[TRTLLM-8274][feat] Check if executor is shutdown in /health entrypoint

JunyiXu-nv · JunyiXu-nv · commit b7f5a045ecf9 · 2025-12-01T10:56:25.000+08:00
Signed-off-by: Junyi Xu &lt;219237550+JunyiXu-nv@users.noreply.github.com&gt;
diff --git a/tensorrt_llm/llmapi/llm.py b/tensorrt_llm/llmapi/llm.py
@@ -766,6 +766,17 @@ def shutdown(self) -> None:
             self.mpi_session.shutdown()
             self.mpi_session = None
 
+    def _check_health(self) -> bool:
+        """Check if the LLM is healthy.
+
+        Returns:
+            bool: True if the executor is running and not shutdown, False otherwise.
+        """
+        if hasattr(self, "_executor") and self._executor is not None:
+            return not self._executor.is_shutdown()
+
+        return False
+
     @staticmethod
     def _shutdown_wrapper(self_ref):
         # Retrieve the instance if it still exists
diff --git a/tensorrt_llm/serve/openai_server.py b/tensorrt_llm/serve/openai_server.py
@@ -236,6 +236,9 @@ def _create_response_id_not_found_error(self, response_id: str) -> Response:
             status_code=HTTPStatus.NOT_FOUND,
         )
 
+    def _check_health(self) -> bool:
+        return self.llm._check_health()
+
     def register_routes(self):
         self.app.add_api_route("/health", self.health, methods=["GET"])

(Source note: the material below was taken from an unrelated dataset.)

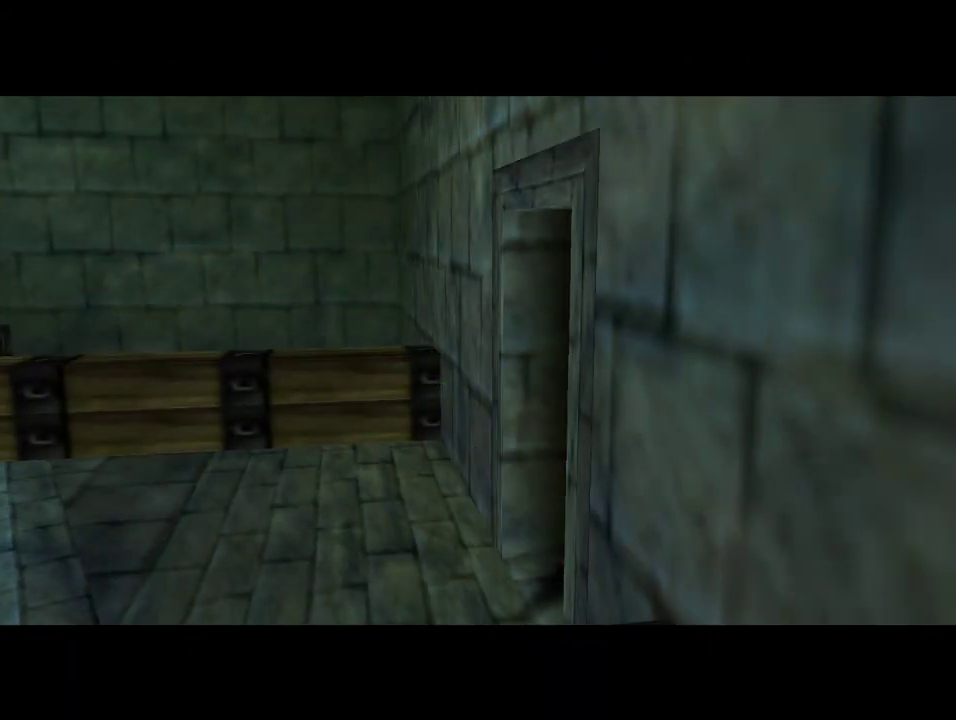
{"buttons": [], "left_stick": "center", "events": []}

         self.app.add_api_route("/health_generate", self.health_generate, methods=["GET"])
@@ -296,7 +299,10 @@ def register_mm_encoder_routes(self):
                                methods=["POST"])
 
     async def health(self) -> Response:
-        return Response(status_code=200)
+        if self._check_health():
+            return Response(status_code=200)
+        else:
+            return Response(status_code=503, content="LLM is unavailable. Please check the server logs for more details.")
 
     async def health_generate(self, raw_request: Request) -> Response:
         """Health check that performs a minimal generation."""
diff --git a/tests/integration/defs/test_e2e.py b/tests/integration/defs/test_e2e.py
@@ -1665,6 +1665,14 @@ def test_openai_responses(llm_root, llm_venv):
          str(test_root / "_test_openai_responses.py")])
 
 
+def test_openai_health(llm_root, llm_venv):
+    test_root = unittest_path() / "llmapi" / "apps"
+    llm_venv.run_cmd([
+        "-m", "pytest",
+        str(test_root / "_test_openai_metrics.py -k test_health")
+    ])
+
+
 def test_openai_prometheus(llm_root, llm_venv):
     test_root = unittest_path() / "llmapi" / "apps"
     llm_venv.run_cmd(
diff --git a/tests/integration/test_lists/test-db/l0_a10.yml b/tests/integration/test_lists/test-db/l0_a10.yml
@@ -137,6 +137,7 @@ l0_a10:
   - llmapi/test_llm_e2e.py::test_llmapi_exit
   - llmapi/test_llm_examples.py::test_llmapi_server_example
   - llmapi/test_llm_examples.py::test_llmapi_kv_cache_connector[Qwen2-0.5B]
+  - test_e2e.py::test_openai_health
   - test_e2e.py::test_trtllm_serve_example
   - test_e2e.py::test_trtllm_serve_top_logprobs[trt]
   - test_e2e.py::test_openai_misc_example[trt]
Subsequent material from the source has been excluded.